## Belirtilen amaç A
Sayfada "İnsanların diğer bir" sözlerinden başlayıp "bir düş dünyasıdır." sözleri de dahil olmak üzere o noktaya kadar uzanan bölümü kelimesi kelimesine aktarın.

## Sayfa
16.8.07

* Kafam Karışık Biraz

"İnsanların büyük çoğunluğu gelecekte yaşarlar. Onlar için yaşam hiç gelmeyecek bir yarına hazırlıktır. Umutlarını da gelecek üzerine kurdukları hayallerine dayandırdıklarından, gelecek, umutlarına, düşlerine uygun düşsün isterler. Bunun için de didinir dururlar. Geleceğin, umutları ve düşleri doğrultusunda gerçekleşmemesi olasılığı onlar için sürekli bir kaygı ve huzursuzluk kaynağı olur. Yarının güveni için üzülüp, bugünlerini gerilim ve bunalım içinde tüketirler.

İnsanların diğer bir bölümü ise - özellikle yaşlılar - geçmişte yaşarlar. Onlar için geçmiş bütün olumsuz, huzursuz, üzüntülü ayrıntılardan ayıklanmış, arınmış, duygularla tadlandırılmış bir takım seçkin anların anılarından oluşan bir düş dünyasıdır.

"Şimdide yaşamak" ise uygulaması güç bir öneri... Bunu hayvanlar ve çocuklar doğal olarak yapıyorlar. Ama bilinçli olarak şimdide yaşamak için uyanıp, aydınlanmak gerekli..."

İnce detaylarına kadar düşünmeye devam edip, bir süre yol aldıktan ve biraz daha derinlere indikten sonra burada anlatılanlara hak vermemek elde değil... "Çocuklar ve hayvanlar gibi 'sadece şu anda', yani tasasız ve ıstırapsız yaşamak için eksik olan nedir? Ya da çocukken sahip olup da sonra bir yerlerde kaybedip bir daha da hiç bulamadığımız nedir?" diye düşünürken, hayvanların hayatları boyunca hiç sahip olmadıkları ve ihtiyaç da duymadıkları, çocukların da varlığından habersiz ya da temin etmek için pek de kendilerini sıkıntıya sokmadıkları bir şey geldi aklıma...Hayatımıza onun kaygısı girdikten sonra bırakıyoruz "sadece yaşamayı"... Hayatın doğallığı, doğanın tüm güzellikleri bizden yavaş yavaş uzaklaşmaya başlıyor ve hep özlüyoruz onları...

## Belirtilen amaç B
Kayıtları, baştan başlayıp "family: Papaveraceae" ifadesini içeren satır da dahil olmak üzere o satıra kadar, "etiket" ve "değer" başlıklı iki sütunlu bir CSV olarak yeniden yazın. Her kayıt satırı ayrı bir CSV satırı olsun; etiket ve değer birer tırnaklı alanda yer alsın, satır sonları boşluğa çevrilsin.

## Gösterilen kayıtlar
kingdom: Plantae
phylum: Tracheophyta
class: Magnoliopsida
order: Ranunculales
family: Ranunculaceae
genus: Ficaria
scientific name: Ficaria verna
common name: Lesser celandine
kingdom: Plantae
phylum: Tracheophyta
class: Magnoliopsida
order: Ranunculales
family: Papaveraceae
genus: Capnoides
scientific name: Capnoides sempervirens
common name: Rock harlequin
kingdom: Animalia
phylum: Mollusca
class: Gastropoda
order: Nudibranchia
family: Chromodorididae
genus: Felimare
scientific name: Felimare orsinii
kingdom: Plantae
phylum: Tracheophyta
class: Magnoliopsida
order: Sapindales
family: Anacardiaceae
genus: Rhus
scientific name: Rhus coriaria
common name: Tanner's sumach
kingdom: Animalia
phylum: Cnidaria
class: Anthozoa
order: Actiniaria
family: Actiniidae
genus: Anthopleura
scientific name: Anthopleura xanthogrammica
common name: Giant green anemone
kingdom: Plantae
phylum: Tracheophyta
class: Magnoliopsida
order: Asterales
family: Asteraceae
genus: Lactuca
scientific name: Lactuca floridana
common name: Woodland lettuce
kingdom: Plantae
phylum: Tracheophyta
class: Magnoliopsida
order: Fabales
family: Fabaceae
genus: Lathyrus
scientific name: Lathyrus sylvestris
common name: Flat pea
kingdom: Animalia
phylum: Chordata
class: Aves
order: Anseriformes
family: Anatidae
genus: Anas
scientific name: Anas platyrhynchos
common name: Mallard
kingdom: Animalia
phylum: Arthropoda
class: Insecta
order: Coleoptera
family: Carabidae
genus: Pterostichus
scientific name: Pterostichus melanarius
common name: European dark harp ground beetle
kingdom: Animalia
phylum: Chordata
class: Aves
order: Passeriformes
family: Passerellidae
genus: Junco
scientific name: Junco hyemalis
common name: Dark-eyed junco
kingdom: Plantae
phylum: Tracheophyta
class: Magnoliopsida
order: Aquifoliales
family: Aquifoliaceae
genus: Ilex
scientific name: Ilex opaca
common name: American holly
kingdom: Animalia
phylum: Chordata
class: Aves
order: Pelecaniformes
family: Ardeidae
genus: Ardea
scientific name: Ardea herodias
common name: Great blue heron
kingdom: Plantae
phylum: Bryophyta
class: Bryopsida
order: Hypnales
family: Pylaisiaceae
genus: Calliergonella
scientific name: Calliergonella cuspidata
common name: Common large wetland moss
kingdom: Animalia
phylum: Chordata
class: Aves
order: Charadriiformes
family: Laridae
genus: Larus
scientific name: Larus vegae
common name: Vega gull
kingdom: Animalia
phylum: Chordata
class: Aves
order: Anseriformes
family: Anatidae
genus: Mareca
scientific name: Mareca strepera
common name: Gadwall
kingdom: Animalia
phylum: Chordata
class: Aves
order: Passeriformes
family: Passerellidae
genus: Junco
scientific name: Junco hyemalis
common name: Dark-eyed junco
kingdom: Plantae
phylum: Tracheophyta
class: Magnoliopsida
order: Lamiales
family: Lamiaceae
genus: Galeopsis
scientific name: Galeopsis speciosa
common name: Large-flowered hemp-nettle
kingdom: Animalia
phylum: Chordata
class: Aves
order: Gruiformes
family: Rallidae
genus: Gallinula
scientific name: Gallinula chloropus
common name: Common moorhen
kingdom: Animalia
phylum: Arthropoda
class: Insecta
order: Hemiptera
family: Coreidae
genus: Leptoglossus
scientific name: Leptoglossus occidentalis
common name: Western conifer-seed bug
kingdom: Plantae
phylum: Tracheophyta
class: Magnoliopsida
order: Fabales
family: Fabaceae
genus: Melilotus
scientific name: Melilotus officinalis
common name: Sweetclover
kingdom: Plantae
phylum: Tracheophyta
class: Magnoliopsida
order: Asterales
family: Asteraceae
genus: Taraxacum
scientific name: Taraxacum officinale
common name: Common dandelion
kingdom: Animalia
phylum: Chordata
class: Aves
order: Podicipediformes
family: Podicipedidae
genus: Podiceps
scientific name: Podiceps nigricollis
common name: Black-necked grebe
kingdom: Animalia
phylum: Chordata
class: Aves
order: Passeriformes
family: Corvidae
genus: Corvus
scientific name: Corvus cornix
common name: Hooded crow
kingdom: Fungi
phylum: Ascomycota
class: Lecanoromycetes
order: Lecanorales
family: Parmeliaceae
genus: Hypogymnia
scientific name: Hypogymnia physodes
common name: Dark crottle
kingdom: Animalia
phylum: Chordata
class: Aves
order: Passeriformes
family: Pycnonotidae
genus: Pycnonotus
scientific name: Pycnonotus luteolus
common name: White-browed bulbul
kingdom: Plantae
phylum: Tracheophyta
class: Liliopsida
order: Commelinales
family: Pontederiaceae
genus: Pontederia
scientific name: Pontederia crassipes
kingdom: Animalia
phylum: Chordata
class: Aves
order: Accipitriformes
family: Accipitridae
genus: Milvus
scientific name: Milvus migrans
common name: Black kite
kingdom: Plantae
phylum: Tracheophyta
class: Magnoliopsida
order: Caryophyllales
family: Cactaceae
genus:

## Çözüm A
İnsanların diğer bir bölümü ise - özellikle yaşlılar - geçmişte yaşarlar. Onlar için geçmiş bütün olumsuz, huzursuz, üzüntülü ayrıntılardan ayıklanmış, arınmış, duygularla tadlandırılmış bir takım seçkin anların anılarından oluşan bir düş dünyasıdır.

## Çözüm B
etiket,değer
"kingdom:","Plantae"
"phylum:","Tracheophyta"
"class:","Magnoliopsida"
"order:","Ranunculales"
"family:","Ranunculaceae"
"genus:","Ficaria"
"scientific name:","Ficaria verna"
"common name:","Lesser celandine"
"kingdom:","Plantae"
"phylum:","Tracheophyta"
"class:","Magnoliopsida"
"order:","Ranunculales"
"family:","Papaveraceae"